[AVAILABLE DATA]
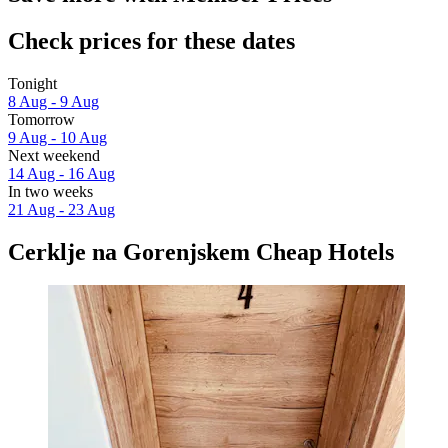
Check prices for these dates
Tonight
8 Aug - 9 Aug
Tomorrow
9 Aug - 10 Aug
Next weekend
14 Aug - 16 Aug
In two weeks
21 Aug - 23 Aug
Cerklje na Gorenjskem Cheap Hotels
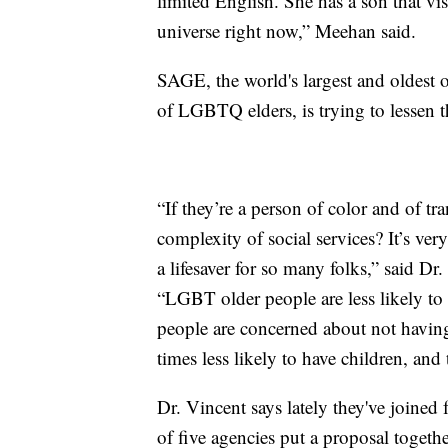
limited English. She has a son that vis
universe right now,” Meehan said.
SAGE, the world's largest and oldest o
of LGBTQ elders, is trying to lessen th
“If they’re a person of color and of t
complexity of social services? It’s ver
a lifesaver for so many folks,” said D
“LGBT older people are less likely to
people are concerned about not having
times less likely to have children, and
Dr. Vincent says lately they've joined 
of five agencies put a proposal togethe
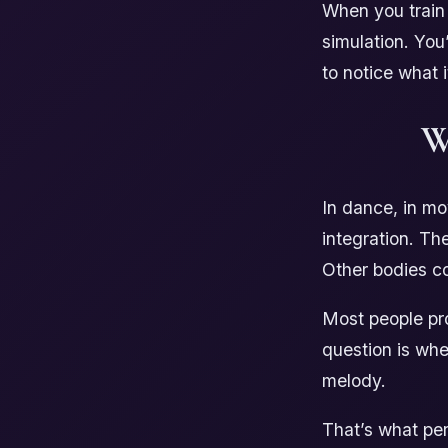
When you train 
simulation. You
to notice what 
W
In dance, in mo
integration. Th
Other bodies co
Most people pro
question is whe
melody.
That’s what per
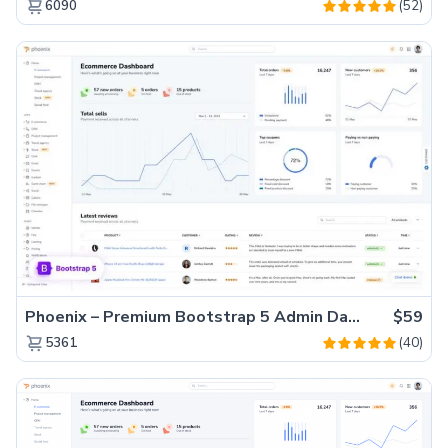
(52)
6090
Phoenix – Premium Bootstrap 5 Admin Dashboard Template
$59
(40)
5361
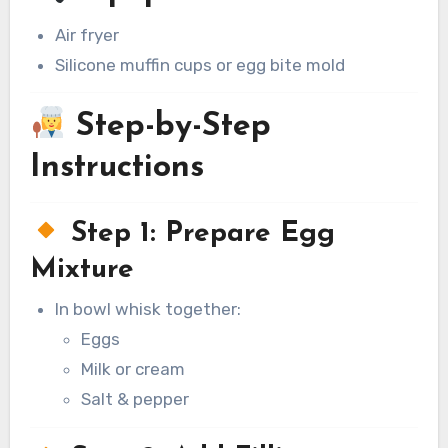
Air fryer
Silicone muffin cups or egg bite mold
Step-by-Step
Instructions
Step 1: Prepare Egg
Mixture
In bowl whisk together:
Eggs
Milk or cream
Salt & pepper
[/AVAILABLE DATA]
[AVAILABLE DATA]
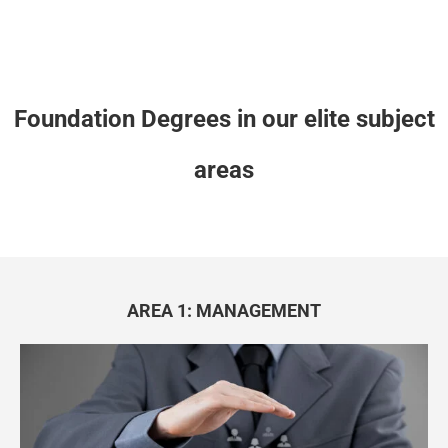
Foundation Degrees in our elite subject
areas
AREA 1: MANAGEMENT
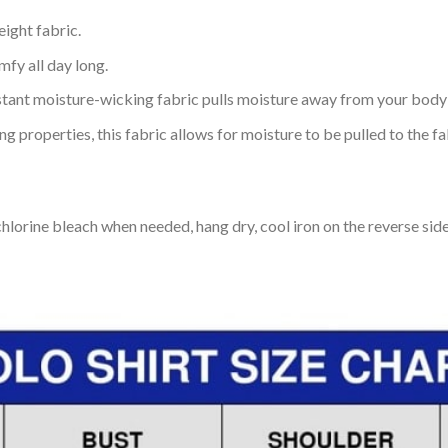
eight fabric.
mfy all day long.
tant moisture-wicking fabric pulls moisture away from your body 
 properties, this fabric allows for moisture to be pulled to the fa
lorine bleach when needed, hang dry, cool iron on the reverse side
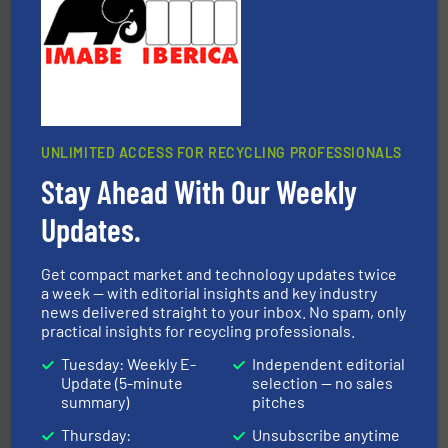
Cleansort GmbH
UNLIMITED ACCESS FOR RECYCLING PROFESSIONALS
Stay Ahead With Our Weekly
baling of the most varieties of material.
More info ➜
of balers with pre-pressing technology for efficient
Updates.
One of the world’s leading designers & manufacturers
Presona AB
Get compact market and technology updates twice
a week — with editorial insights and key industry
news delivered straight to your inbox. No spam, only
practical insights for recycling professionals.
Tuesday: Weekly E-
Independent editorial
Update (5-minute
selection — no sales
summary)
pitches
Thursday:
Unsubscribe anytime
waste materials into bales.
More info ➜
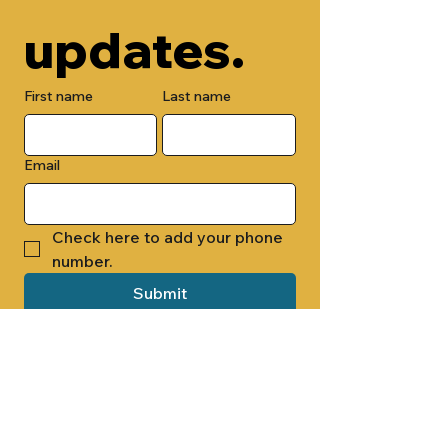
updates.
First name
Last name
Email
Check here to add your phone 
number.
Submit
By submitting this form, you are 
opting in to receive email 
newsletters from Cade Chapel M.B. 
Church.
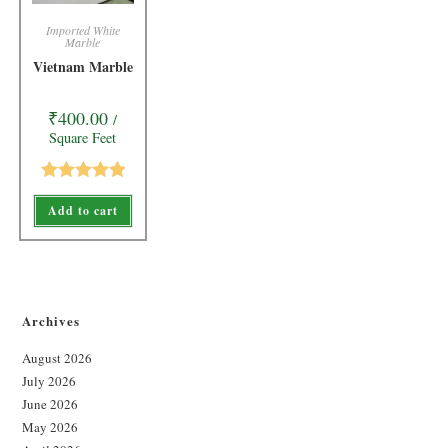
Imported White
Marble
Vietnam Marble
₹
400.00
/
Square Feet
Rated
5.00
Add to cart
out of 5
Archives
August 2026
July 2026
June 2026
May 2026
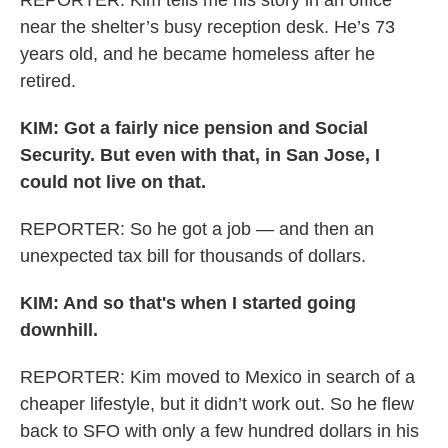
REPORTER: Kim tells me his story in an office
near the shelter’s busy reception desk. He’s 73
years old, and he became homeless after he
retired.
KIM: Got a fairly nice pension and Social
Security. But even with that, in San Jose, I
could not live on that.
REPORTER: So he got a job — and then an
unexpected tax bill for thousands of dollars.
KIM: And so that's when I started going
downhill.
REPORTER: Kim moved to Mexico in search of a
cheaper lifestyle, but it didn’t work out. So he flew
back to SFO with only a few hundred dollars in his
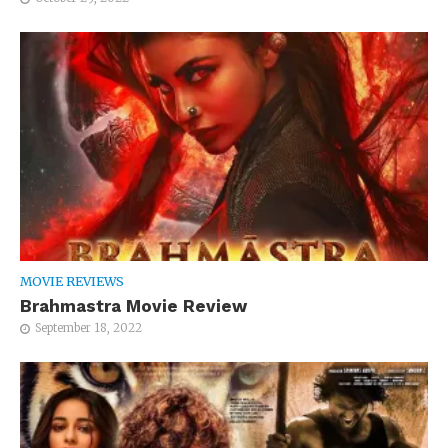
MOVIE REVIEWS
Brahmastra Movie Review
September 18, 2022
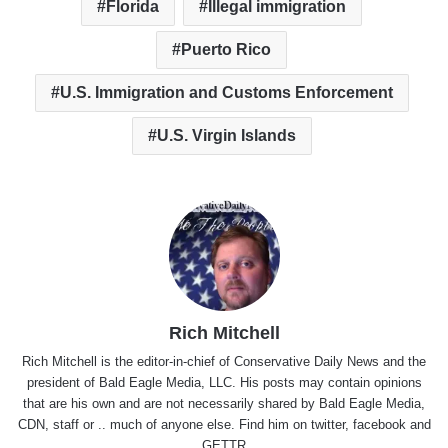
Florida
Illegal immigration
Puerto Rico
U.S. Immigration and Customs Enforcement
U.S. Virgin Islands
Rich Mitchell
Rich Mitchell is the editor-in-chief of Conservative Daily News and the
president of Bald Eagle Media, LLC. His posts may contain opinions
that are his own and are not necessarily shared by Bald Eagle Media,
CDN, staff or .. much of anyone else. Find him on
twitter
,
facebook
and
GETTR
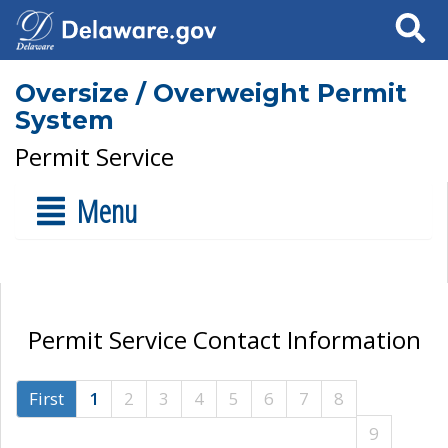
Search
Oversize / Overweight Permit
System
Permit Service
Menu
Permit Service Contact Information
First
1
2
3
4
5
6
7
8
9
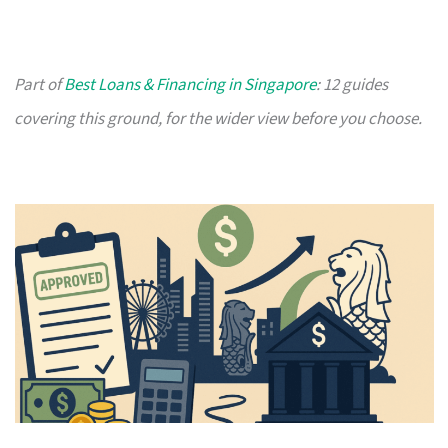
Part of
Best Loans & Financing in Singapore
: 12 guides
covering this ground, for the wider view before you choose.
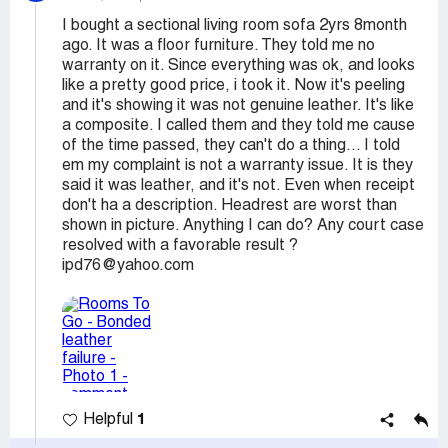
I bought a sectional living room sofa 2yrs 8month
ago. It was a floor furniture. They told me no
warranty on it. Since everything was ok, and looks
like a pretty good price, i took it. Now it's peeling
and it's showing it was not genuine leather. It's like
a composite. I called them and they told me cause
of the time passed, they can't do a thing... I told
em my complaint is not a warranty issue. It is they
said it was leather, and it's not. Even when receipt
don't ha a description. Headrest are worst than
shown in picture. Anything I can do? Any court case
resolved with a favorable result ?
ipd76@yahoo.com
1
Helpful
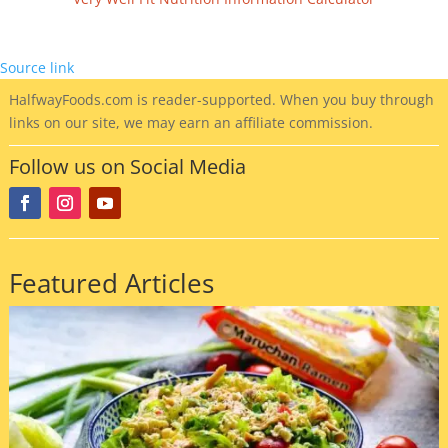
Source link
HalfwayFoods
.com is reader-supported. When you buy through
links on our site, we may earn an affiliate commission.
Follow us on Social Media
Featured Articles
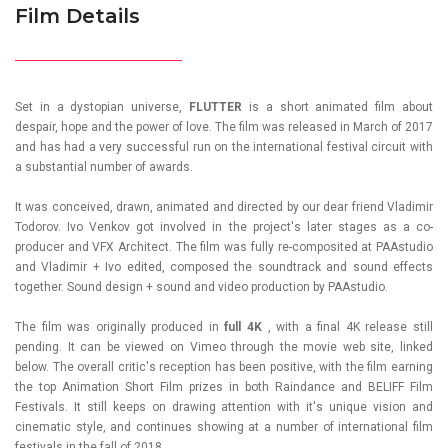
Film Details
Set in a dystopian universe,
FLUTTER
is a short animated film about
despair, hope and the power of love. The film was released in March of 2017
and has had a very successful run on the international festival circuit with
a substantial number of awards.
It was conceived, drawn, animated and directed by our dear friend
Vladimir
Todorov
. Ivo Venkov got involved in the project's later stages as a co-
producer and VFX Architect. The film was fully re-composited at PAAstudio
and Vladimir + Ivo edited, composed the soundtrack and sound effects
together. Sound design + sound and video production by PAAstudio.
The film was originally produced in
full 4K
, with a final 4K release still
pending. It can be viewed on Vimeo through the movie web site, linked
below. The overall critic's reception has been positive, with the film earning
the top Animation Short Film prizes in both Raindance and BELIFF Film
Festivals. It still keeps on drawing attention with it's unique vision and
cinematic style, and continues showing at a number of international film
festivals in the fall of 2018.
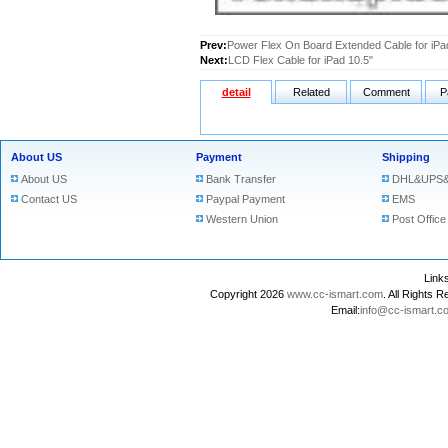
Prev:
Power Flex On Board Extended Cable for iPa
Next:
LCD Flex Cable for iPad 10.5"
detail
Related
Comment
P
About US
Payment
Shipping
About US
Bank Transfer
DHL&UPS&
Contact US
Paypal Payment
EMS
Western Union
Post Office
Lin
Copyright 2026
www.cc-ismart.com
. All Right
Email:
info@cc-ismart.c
[/AVAILABLE DATA]
- **PROBLEM REQUIREMENTS**:
Go through the entries and copy every line with "people".

- **EXERCISE RESULT**:
“LGBT older people are less likely to
people are concerned about not having
Most people pro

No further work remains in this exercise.